## CONSEGNA
Elenchi tutte le condizioni che il brano sui disturbi alimentari, riportato più sotto, indica come «i migliori rappresentanti di un disagio della post-modernità».

## BRANO DI RIFERIMENTO
Anoressia-bulimia e obesità, insieme alle 'baby-anoressie' e alle obesità infantili, sembrano "i migliori rappresentanti di un disagio della post-modernità contraddistinto da una dissociazione radicale e irresolubile tra mente e corpo. Sia sul versante dei Dca, sia su quello dell'obesità- precisa De Tommasi- c'è un generale mettersi fuori gioco, un rimanere alle soglie di se stessi e della propria vita che spinge ad un'interrogazione: che cosa non ha funzionato?".
Il fatto che l'obesità sia "spesso considerata una patologia cronica e che sembra non vi sia alcun rimedio per le anoressie e le bulimie di lunga data, ci spinge a chiederci se la cronicità non sia piuttosto questione di cronicizzazione, vale a dire se lo zoccolo duro che s'incontra non evidenzi un'insufficienza dell'apparato medico-epistemologico e degli strumenti terapeutici che usiamo- spiega la terapeuta- piuttosto che un disagio congenito o un destino ineluttabile".

## DATI FORNITI

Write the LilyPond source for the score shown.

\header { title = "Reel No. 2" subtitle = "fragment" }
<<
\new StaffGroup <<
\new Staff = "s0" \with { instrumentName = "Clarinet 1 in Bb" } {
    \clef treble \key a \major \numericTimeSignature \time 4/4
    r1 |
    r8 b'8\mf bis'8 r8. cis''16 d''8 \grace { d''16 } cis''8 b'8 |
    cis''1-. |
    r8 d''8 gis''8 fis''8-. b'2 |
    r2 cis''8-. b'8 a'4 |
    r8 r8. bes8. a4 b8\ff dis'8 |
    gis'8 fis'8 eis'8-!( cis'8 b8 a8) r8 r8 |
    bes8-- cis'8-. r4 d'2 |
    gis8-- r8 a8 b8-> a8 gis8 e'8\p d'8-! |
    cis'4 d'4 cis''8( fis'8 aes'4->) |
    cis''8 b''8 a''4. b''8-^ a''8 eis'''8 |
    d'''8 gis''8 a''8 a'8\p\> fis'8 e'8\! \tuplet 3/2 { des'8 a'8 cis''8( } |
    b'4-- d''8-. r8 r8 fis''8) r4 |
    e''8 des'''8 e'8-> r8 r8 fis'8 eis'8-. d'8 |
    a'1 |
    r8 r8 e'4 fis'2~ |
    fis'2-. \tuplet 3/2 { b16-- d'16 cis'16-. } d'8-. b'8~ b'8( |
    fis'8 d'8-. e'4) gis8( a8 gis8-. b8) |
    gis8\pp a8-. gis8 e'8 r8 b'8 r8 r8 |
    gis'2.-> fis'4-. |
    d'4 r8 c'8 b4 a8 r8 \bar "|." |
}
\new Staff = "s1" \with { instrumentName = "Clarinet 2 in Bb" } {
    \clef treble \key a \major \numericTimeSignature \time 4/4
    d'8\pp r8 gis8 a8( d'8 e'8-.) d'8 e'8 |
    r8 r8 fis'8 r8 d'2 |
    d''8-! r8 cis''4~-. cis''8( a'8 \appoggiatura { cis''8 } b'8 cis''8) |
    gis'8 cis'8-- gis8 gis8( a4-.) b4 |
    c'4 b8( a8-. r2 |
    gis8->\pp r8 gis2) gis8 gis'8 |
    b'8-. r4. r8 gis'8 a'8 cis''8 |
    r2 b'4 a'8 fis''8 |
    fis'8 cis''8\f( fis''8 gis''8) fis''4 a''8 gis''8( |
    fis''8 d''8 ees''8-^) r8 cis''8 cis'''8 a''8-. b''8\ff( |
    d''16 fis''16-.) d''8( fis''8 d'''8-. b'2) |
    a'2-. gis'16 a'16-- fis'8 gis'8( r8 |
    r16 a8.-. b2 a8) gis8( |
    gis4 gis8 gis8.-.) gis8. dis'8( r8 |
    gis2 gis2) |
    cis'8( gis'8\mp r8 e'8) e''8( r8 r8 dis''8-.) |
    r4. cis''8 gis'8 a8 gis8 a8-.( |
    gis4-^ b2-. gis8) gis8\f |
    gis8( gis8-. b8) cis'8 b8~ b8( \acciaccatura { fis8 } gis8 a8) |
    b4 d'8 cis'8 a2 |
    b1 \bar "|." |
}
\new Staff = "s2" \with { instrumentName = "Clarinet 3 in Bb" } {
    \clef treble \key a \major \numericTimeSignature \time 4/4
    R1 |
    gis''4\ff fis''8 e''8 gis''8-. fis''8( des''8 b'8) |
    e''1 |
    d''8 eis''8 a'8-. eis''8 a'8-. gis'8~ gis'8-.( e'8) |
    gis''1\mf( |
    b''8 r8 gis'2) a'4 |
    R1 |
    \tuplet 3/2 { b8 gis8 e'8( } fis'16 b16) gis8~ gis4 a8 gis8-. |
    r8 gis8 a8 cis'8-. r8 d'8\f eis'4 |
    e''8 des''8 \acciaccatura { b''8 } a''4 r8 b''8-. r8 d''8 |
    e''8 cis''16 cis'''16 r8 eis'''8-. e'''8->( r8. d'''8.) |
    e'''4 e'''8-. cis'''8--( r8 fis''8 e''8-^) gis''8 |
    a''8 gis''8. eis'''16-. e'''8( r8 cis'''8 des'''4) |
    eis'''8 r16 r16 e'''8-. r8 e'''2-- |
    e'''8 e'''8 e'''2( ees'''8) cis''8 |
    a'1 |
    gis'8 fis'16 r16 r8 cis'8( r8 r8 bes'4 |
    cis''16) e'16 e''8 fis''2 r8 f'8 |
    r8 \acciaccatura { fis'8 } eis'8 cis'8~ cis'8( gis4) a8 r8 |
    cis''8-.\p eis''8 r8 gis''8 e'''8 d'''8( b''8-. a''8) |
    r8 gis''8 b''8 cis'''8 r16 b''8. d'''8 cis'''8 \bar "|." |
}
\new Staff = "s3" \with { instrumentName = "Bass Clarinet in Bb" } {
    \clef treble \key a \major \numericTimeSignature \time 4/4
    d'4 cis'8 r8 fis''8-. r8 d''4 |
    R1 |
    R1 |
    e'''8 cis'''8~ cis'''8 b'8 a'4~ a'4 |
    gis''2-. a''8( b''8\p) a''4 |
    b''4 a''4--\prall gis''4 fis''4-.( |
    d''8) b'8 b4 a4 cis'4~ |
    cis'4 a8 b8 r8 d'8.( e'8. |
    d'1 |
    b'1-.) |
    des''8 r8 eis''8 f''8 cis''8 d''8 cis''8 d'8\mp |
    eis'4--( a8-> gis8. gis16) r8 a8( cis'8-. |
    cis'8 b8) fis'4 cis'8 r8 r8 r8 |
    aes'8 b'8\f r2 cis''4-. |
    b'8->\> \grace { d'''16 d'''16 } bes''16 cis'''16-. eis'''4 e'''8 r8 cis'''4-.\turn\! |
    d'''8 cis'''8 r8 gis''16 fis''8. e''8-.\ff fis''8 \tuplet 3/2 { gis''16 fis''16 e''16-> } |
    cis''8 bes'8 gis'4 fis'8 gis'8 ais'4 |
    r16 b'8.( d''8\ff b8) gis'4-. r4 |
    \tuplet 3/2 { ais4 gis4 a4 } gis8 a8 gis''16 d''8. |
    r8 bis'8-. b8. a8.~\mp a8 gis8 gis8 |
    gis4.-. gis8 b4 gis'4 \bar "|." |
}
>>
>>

## SOLUZIONE
- anoressia-bulimia
- obesità
- 'baby-anoressie'
- obesità infantili